Back to blog
Infrastructure

CostBot: Crawling Construction Prices on Cloudflare Without Letting Costs Run Away

How Omnicost uses Cloudflare Workers, queues, schedules, and guardrails to collect price data while keeping infrastructure spend tight.

5/20/20262 min read

Price intelligence only works if it stays current. For construction, that means crawling supplier pages, public catalogs, procurement portals, and cost files on a schedule. It also means doing it cheaply enough that the data business can scale before revenue catches up.

Omnicost runs CostBot on Cloudflare services because the workload is naturally distributed. Workers handle orchestration, queues absorb crawl and normalization jobs, scheduled triggers dispatch freshness checks, KV stores guardrail state, D1 stores structured data, R2 holds downloaded artifacts, and Workers AI handles selective matching or enrichment.

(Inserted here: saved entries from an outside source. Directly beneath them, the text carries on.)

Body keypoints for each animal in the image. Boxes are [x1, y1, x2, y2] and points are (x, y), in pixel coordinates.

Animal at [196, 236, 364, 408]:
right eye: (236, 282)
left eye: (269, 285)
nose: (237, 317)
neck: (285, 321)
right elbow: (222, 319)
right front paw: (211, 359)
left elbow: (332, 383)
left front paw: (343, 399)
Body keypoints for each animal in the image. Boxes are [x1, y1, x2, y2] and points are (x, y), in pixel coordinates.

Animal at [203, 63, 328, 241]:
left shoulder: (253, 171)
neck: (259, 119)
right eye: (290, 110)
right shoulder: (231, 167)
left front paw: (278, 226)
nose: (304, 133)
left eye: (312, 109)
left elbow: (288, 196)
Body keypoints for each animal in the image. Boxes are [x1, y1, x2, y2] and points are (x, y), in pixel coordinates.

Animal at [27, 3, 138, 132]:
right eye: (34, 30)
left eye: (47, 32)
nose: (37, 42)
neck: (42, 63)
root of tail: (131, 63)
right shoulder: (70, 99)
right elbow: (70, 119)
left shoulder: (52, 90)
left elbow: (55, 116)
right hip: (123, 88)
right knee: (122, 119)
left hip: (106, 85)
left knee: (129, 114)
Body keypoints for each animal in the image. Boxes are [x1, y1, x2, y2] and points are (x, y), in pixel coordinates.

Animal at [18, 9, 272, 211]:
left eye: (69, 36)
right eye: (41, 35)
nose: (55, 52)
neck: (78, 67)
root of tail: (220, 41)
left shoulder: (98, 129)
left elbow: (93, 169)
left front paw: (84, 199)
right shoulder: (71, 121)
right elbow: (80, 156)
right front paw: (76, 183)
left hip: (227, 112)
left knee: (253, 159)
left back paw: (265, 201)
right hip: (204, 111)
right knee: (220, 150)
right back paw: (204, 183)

The important constraint is cost control. Not every page deserves a browser render. Not every observation needs an AI call. Not every source needs the same freshness interval. CostBot ranks sources by value, crawl budget, trust, and staleness before dispatching work.

The pipeline is staged. Source discovery finds promising suppliers and BC3 files. Crawlers collect raw observations. Parsers extract prices. Normalizers convert messy rows into structured observations. Matchers map observations to canonical items, using deterministic rules first and AI only when cheaper methods fail.

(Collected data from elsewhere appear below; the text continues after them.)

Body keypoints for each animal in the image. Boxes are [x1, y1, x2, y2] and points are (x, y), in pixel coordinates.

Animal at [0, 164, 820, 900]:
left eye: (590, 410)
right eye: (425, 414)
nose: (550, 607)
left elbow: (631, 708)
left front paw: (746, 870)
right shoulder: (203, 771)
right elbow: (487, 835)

AI calls are guarded by kill switches, per-job budgets, and usage ledgers. If a model is rate-limited or a daily budget is exhausted, the system degrades instead of spiraling. The goal is not maximum crawling. The goal is the cheapest crawl that improves price coverage.

This infrastructure lets Omnicost build a live catalog without behaving like an enterprise data platform from day one. Tight cost discipline is a product feature when the product itself depends on continuous data collection.